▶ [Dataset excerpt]
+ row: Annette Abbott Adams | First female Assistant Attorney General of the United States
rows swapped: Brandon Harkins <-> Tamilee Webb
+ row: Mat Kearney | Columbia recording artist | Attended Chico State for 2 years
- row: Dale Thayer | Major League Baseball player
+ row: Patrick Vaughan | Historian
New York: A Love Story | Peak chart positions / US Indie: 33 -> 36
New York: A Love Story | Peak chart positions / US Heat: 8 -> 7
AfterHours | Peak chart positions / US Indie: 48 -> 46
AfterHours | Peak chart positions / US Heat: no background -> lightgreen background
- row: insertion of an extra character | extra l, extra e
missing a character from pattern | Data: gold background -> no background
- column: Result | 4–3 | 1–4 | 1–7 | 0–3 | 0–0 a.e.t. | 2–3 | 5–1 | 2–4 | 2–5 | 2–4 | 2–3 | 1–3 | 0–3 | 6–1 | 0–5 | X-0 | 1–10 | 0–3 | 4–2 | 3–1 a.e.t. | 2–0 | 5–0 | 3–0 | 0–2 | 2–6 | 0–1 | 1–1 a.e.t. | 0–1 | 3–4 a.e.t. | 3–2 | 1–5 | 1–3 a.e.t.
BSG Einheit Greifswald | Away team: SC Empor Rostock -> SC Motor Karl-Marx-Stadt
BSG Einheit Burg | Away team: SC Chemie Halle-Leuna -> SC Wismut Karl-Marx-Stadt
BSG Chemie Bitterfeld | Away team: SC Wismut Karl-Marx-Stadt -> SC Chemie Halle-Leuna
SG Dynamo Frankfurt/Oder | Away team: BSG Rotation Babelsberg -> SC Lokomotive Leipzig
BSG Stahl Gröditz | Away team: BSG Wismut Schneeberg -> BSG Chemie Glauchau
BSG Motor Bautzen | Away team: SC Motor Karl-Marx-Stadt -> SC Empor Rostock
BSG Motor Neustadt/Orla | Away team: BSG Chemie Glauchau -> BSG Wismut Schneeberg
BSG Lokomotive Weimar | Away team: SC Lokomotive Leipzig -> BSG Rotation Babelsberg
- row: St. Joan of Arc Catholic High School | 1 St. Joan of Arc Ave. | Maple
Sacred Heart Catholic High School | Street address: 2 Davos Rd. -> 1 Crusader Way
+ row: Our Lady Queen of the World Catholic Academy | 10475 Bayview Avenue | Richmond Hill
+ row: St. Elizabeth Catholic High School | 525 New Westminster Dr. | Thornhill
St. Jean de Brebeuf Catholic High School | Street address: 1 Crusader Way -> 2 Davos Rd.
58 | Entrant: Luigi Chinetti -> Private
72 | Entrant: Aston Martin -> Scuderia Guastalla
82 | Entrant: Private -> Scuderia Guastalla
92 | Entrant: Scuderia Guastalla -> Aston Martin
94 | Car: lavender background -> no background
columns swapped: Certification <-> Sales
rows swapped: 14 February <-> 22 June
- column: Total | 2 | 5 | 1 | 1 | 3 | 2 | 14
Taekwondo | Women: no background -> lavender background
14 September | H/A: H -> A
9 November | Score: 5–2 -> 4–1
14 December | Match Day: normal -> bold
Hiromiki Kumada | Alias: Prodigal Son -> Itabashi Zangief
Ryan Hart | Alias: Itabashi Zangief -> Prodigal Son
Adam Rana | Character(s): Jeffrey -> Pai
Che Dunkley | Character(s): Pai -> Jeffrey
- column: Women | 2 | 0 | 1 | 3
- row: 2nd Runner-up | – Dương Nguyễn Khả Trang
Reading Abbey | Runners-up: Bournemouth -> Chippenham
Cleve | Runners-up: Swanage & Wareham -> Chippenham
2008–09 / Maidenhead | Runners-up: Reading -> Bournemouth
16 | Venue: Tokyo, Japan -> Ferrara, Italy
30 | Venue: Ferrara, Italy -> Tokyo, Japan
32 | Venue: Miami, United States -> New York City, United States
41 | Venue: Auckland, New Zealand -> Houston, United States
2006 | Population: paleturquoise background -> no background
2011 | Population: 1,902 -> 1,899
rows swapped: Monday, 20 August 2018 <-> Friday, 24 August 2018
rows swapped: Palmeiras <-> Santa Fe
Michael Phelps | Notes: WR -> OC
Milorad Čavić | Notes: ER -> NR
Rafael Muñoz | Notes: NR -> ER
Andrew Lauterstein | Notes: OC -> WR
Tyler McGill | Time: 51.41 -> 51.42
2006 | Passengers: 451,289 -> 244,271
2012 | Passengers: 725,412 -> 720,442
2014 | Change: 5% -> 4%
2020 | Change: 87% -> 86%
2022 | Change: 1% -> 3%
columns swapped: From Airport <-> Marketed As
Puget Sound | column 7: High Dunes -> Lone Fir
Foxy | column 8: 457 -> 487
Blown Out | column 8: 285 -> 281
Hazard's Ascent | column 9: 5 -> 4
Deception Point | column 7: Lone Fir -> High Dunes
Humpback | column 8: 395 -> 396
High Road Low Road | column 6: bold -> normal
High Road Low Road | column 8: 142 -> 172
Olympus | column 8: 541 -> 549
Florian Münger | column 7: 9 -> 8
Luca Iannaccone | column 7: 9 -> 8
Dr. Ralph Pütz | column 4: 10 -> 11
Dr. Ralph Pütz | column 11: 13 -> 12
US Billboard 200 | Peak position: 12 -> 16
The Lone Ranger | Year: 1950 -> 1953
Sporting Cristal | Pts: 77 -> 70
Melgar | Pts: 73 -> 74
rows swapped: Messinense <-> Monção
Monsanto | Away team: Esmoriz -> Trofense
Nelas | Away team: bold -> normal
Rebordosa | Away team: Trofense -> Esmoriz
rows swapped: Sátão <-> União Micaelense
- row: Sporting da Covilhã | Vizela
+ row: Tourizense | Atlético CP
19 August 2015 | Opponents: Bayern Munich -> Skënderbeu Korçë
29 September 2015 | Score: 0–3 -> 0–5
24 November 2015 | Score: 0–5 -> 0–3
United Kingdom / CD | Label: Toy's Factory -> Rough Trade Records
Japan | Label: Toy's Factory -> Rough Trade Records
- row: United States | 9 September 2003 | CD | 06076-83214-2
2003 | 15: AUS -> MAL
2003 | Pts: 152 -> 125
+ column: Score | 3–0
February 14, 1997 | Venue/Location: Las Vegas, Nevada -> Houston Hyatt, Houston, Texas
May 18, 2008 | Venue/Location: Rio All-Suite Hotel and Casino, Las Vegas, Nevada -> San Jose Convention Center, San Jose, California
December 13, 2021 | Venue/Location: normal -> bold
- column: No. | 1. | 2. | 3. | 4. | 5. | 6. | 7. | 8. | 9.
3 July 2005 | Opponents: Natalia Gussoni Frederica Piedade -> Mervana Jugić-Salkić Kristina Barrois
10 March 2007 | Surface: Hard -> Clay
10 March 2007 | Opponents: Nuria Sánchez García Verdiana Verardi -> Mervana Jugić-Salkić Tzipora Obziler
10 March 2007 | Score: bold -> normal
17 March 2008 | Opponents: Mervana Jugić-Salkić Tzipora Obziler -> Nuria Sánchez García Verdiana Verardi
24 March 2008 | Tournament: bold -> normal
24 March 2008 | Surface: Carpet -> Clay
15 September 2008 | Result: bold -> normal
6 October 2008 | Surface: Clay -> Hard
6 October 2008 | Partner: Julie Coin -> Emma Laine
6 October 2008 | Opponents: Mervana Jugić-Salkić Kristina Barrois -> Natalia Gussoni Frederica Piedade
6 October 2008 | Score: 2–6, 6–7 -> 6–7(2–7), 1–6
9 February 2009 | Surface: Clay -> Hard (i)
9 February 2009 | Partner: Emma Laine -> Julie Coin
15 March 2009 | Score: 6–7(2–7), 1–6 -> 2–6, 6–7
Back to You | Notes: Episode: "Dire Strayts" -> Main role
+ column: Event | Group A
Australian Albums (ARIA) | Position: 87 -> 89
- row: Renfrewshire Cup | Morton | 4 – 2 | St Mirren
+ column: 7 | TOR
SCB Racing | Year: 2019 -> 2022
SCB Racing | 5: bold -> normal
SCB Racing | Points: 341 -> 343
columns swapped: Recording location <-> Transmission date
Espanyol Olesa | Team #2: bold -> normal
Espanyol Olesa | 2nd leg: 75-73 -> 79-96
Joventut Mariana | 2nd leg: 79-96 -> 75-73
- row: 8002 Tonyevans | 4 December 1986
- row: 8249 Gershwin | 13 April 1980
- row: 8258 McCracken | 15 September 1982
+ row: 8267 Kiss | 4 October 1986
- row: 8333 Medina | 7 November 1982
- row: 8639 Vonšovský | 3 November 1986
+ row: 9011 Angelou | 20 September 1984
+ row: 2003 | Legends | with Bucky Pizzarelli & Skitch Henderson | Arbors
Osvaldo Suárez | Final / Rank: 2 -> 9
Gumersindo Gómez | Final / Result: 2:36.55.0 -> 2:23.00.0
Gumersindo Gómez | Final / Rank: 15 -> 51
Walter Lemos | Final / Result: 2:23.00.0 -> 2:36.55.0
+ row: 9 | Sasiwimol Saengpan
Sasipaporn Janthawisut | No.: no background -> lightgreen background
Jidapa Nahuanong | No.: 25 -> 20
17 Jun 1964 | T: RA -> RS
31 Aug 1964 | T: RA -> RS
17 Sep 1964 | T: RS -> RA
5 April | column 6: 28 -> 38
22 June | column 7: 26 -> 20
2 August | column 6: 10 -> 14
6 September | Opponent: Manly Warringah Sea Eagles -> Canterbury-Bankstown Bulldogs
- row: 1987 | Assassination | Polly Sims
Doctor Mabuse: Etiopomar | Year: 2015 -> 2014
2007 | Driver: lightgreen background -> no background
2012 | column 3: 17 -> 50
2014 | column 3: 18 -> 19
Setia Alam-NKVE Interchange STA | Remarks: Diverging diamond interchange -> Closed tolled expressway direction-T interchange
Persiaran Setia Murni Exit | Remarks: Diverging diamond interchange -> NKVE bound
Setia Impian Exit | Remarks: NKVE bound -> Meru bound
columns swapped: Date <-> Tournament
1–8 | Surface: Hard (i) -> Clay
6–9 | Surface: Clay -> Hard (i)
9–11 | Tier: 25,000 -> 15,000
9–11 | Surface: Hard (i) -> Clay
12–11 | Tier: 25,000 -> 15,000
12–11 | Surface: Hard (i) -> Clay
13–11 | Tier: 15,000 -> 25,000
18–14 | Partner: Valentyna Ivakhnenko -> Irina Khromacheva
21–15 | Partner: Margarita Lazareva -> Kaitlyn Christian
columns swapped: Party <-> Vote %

▶ [PROBLEM STATEMENT] Copy out the data word for word from its first line through the line containing "Indie: 33 -> 36".

▶ [SOLUTION TO THIS PROBLEM]
+ row: Annette Abbott Adams | First female Assistant Attorney General of the United States
rows swapped: Brandon Harkins <-> Tamilee Webb
+ row: Mat Kearney | Columbia recording artist | Attended Chico State for 2 years
- row: Dale Thayer | Major League Baseball player
+ row: Patrick Vaughan | Historian
New York: A Love Story | Peak chart positions / US Indie: 33 -> 36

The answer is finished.